[Start of section]
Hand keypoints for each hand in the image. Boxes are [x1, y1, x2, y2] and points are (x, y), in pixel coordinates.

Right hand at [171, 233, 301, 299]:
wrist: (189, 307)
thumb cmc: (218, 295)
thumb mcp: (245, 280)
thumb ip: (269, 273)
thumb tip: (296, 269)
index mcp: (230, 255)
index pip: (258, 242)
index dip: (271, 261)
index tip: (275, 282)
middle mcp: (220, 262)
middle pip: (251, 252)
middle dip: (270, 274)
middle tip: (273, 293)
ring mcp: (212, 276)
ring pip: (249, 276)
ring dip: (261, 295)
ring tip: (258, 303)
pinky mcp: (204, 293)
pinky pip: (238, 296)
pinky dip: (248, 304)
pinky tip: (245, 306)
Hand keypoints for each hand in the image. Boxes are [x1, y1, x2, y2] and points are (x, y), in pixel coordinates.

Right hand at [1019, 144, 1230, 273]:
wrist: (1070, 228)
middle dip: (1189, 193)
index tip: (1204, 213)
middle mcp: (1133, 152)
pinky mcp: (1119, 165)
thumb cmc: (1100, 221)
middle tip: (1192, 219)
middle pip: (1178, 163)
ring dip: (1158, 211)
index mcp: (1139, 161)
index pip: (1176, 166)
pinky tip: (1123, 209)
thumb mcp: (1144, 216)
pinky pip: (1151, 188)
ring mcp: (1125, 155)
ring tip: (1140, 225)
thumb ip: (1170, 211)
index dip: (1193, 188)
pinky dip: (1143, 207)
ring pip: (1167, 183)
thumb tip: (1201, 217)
[End of section]
[Start of section]
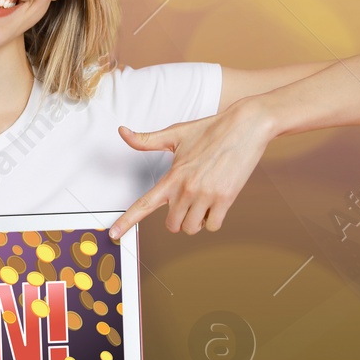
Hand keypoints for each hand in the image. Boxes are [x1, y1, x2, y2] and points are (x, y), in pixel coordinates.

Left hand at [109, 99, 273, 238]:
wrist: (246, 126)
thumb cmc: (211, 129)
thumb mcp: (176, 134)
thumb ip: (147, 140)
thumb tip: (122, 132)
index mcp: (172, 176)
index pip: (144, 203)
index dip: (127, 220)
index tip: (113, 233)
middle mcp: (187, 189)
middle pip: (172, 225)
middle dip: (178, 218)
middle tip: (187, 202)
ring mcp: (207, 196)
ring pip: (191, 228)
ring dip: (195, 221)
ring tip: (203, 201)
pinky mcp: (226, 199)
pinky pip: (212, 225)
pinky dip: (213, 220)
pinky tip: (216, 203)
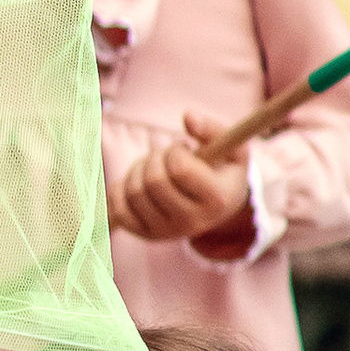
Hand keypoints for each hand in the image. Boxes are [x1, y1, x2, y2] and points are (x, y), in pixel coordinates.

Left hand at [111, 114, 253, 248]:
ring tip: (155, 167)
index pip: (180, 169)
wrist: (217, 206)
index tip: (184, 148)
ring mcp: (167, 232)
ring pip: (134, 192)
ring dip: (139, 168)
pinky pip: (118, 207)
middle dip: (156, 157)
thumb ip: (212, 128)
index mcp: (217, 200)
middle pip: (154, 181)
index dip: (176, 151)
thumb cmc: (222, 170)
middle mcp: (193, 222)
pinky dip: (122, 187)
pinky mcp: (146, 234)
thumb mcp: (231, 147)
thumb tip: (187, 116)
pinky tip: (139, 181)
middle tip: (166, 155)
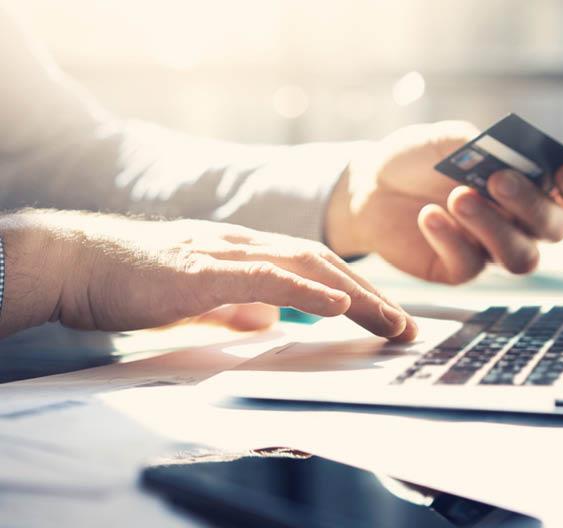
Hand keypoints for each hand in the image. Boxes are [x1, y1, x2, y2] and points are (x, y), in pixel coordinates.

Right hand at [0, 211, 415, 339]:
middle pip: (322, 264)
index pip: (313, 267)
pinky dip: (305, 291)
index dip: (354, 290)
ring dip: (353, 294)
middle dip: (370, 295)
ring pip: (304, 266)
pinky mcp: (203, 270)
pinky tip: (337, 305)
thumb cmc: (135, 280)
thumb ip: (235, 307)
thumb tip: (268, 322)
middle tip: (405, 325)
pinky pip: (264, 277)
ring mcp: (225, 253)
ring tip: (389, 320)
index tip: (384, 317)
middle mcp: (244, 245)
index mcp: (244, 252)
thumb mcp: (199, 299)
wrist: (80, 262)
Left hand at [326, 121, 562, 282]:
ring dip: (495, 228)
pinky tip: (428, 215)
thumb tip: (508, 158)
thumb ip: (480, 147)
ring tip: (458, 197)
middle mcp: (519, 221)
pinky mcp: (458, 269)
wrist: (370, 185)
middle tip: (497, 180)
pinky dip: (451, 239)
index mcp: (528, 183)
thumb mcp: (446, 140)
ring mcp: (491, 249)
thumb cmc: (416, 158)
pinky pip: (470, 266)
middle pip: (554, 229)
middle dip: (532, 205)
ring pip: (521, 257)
[End of section]
- _WORK TASK_: Search the listing for "wrist" and copy each line holding it.

- _RESPONSE TO THIS TASK_:
wrist: (189, 307)
wrist: (1070, 228)
wrist: (246, 126)
wrist: (217, 206)
wrist: (80, 262)
wrist: (370, 185)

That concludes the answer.